EXERCISE OBJECTIVE:
Set down the part of the biography of Lloyd Erskine Sandiford that lies between "In 1986, the" and "and Caribbean Politics.", inclusive, word for word.

Sir Lloyd Erskine Sandiford, KA, PC (born 24 March 1937) is a Barbadian politician. He served as the fourth prime minister of Barbados from 1987 to 1994. Later Sir Lloyd served as Barbados' first resident ambassador in Beijing, China from 2010 to 2013.

Biography

Sandiford was born in Barbados and educated at the Coleridge and Parry School, Harrison College and the University of the West Indies in Jamaica, where he received his Bachelor of Arts in English. He then studied at Britain's University of Manchester, receiving his Master's degree in economics and social studies. Sandiford returned to Barbados, where he joined the Democratic Labour Party (DLP). In 1967, one year after independence, he was appointed to the Senate. Sandiford left the Senate to run in the 1971 election, in which he won a seat in the House of Assembly. The DLP, under Errol Barrow, formed the government; Sandiford served in many cabinet positions including as Minister of Education. The DLP lost the 1976 election to the Barbados Labour Party (BLP) and formed the opposition.

Sandiford took part in the 1976 International Visitor Leadership Program.

In 1986, the DLP was again voted into power, with Sandiford defeating BLP MP Lionel Seymour Craig in the Saint Michael South constituency. Sandiford was made Deputy Prime Minister under Barrow. In 1987, Barrow died prematurely and Sandiford was appointed as Prime Minister. He led the DLP to victory in the 1991 elections. He held the additional portfolio of Minister of Finance until 1993. In 1994 Sandiford narrowly lost a no confidence motion brought against him by the opposition when a number of members of his own party broke ranks and voted in support of the motion. Sandiford then called elections for 1994, two years before they were constitutionally due, but lost to the BLP led by Owen Arthur. He remained in parliament until 1999 when he focused on being a tutor at the Barbados Community College, where he teaches economics and Caribbean Politics.

In 2000, Sandiford was conferred the highest honour in Barbados; he was made a Knight of St. Andrew (KA) of the Order of Barbados. In April 2008 under Prime Minister David Thompson a resolution was brought to the Parliament of Barbados that the building now called the Sherbourne Conference Centre, which in fact was the idea and brainchild of Sir Lloyd, should be renamed the Sir Lloyd Erskine Sandiford Conference Centre.

Sandiford was later appointed as Barbadian Ambassador to China, presenting his credentials on 3 March 2010.

Personal life 

Sandiford's wife Angelita, Lady Sandiford is a psychologist and educator.  They have one son and two daughters.

MATERIAL SUPPLIED:
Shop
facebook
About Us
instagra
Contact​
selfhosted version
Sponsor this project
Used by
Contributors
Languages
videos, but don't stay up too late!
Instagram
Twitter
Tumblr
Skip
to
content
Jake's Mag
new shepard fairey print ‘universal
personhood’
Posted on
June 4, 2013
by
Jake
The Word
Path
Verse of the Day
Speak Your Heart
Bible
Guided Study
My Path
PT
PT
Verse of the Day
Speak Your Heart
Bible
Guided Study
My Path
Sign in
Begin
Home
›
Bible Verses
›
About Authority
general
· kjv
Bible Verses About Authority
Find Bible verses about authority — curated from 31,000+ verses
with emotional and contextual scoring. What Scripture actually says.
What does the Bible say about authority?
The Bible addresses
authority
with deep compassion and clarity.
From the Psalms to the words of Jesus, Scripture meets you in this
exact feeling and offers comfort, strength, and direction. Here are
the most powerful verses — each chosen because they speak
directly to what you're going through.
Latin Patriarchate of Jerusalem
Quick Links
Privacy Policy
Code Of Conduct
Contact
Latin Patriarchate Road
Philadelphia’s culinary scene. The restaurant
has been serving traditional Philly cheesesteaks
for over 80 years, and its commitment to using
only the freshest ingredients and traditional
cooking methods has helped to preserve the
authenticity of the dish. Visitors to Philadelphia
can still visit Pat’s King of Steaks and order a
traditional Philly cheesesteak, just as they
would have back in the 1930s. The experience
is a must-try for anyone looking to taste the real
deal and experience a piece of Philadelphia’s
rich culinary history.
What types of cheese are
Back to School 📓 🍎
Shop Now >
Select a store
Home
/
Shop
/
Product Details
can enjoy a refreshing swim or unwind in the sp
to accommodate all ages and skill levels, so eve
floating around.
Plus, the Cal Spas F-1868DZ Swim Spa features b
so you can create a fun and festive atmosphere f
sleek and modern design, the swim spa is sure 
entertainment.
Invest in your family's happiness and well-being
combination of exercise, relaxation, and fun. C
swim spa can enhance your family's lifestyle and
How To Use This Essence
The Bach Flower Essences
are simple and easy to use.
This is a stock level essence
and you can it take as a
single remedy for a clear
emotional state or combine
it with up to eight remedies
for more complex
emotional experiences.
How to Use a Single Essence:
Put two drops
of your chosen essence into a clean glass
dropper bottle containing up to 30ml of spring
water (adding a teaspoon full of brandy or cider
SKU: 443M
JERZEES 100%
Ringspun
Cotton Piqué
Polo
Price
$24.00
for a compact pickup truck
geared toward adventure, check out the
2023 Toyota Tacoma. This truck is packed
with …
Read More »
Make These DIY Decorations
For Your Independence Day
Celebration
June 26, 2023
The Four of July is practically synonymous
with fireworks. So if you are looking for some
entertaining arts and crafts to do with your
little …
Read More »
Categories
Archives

EXERCISE RESULT:
In 1986, the DLP was again voted into power, with Sandiford defeating BLP MP Lionel Seymour Craig in the Saint Michael South constituency. Sandiford was made Deputy Prime Minister under Barrow. In 1987, Barrow died prematurely and Sandiford was appointed as Prime Minister. He led the DLP to victory in the 1991 elections. He held the additional portfolio of Minister of Finance until 1993. In 1994 Sandiford narrowly lost a no confidence motion brought against him by the opposition when a number of members of his own party broke ranks and voted in support of the motion. Sandiford then called elections for 1994, two years before they were constitutionally due, but lost to the BLP led by Owen Arthur. He remained in parliament until 1999 when he focused on being a tutor at the Barbados Community College, where he teaches economics and Caribbean Politics.